Abstract

Why are we engineers so bad at making predictions? ¶ In countless panel discussions on the future of technology, I'm not sure I ever got anything right. As I look back on technological progress, I experience first retrospective surprise, then surprise that I'm surprised, because it all crept up on me when I wasn't looking. How can something like Google feel so inevitable and yet be impossible to predict? ¶ I'm filled with wonder at all that we engineers have accomplished, and I take great communal pride in how we've changed the world in so many ways. Decades ago I never dreamed we would have satellite navigation, computers in our pockets, the Internet, cellphones, or robots that would explore Mars. How did all this happen, and what are we doing for our next trick? ¶ The software pioneer Alan Kay has said that the best way to predict the future is to invent it, and that's what we've been busy doing.

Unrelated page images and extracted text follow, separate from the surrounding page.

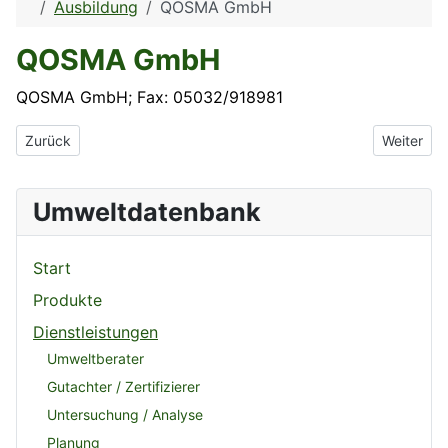
Ausbildung
QOSMA GmbH
QOSMA GmbH
QOSMA GmbH; Fax: 05032/918981
Vorheriger Beitrag: QMS Qualitätsmotivation und -schulung
Nächster 
Zurück
Weiter
Umweltdatenbank
Start
Produkte
Dienstleistungen
Umweltberater
Gutachter / Zertifizierer
Untersuchung / Analyse
Planung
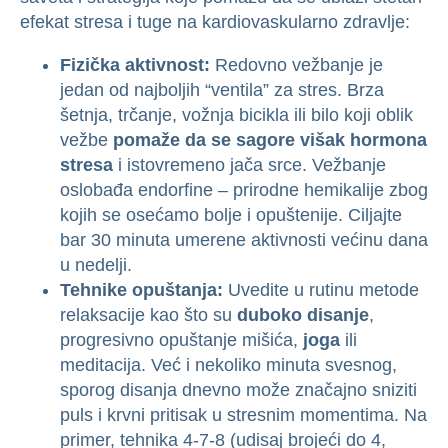
efekat stresa i tuge na kardiovaskularno zdravlje:
Fizička aktivnost:
Redovno vežbanje je
jedan od najboljih “ventila” za stres. Brza
šetnja, trčanje, vožnja bicikla ili bilo koji oblik
vežbe
pomaže da se sagore višak hormona
stresa
i istovremeno jača srce. Vežbanje
oslobađa endorfine – prirodne hemikalije zbog
kojih se osećamo bolje i opuštenije. Ciljajte
bar 30 minuta umerene aktivnosti većinu dana
u nedelji.
Tehnike opuštanja:
Uvedite u rutinu metode
relaksacije kao što su
duboko disanje
,
progresivno opuštanje mišića,
joga
ili
meditacija. Već i nekoliko minuta svesnog,
sporog disanja dnevno može značajno sniziti
puls i krvni pritisak u stresnim momentima. Na
primer, tehnika 4-7-8 (udisaj brojeći do 4,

The public understands that we're creating the future, but they think that we know what we're doing and that there's a master plan in there somewhere. However, the world evolves haphazardly, bumbling along in unforeseen directions. Some seemingly great inventions just don't take hold, while overlooked innovations proliferate, and still others are used in unpredicted ways. ¶ When I joined Bell Labs, so many years ago, there were two great development projects under way that together were to shape the future—the Picturephone and the millimeter waveguide. The waveguide was an empty pipe, about 5 centimeters in diameter, that would carry across the country the 6-megahertz analog signals from those ubiquitous Picturephones. ¶ Needless to say, this was an alternative future that never happened. Our technological landscape is littered with such failed bets. For decades engineers would say that the future of communications was video telephony. Now that we can have it for free, not many people even want it.